▶ **REQUIRED ACTION**: Update the rows below by changing each "chart" to "graph" and keeping everything else the same. Omit the pictures from your version.

(Figure understanding tasks)
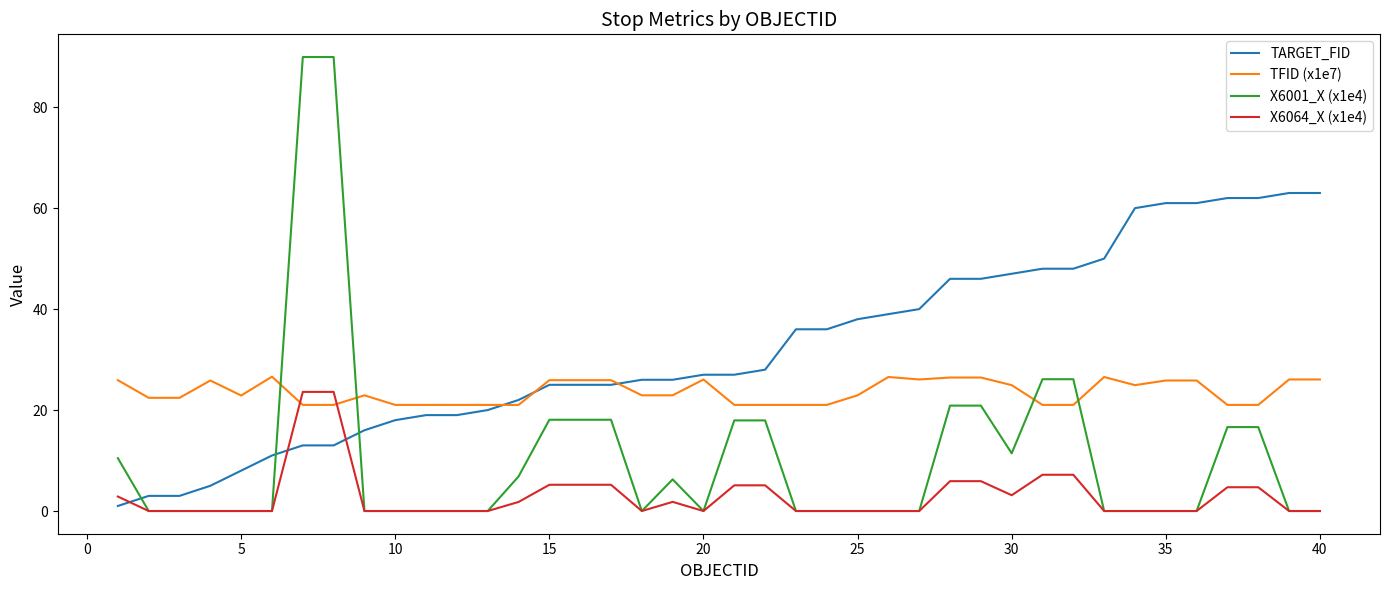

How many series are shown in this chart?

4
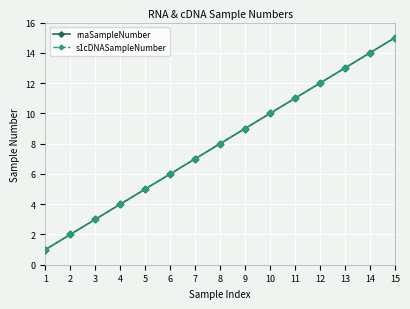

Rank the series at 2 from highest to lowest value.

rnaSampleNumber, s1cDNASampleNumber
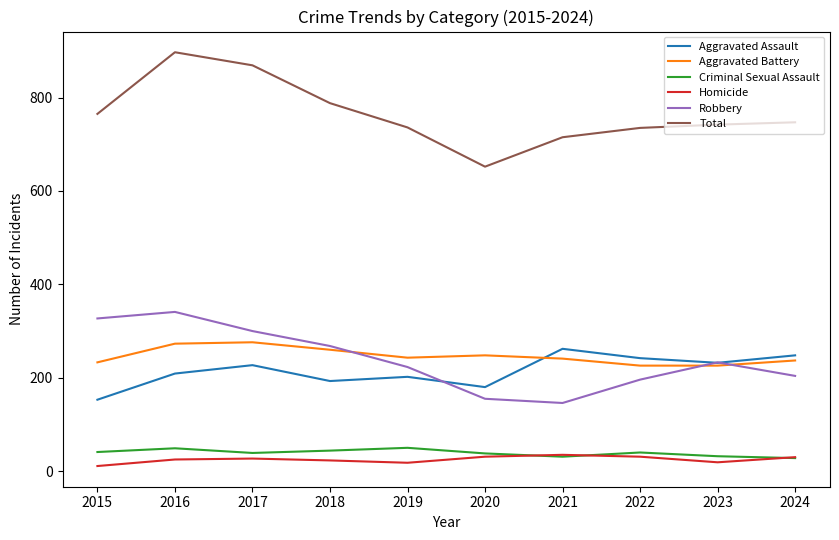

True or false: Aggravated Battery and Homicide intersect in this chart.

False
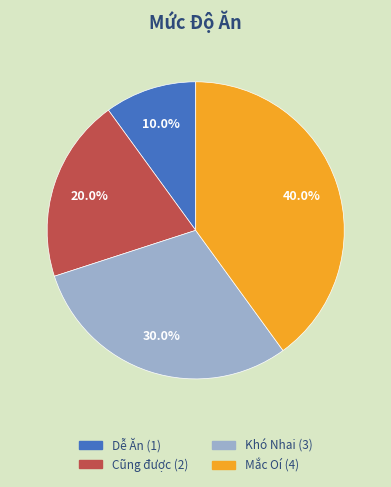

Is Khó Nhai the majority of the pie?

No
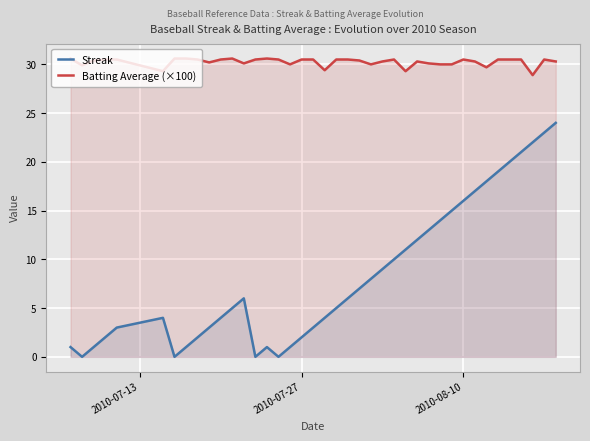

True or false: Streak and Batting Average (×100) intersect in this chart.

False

▶ **EXERCISE RESULT**:
How many series are shown in this graph?

4

Rank the series at 2 from highest to lowest value.

rnaSampleNumber, s1cDNASampleNumber

True or false: Aggravated Battery and Homicide intersect in this graph.

False

Is Khó Nhai the majority of the pie?

No

True or false: Streak and Batting Average (×100) intersect in this graph.

False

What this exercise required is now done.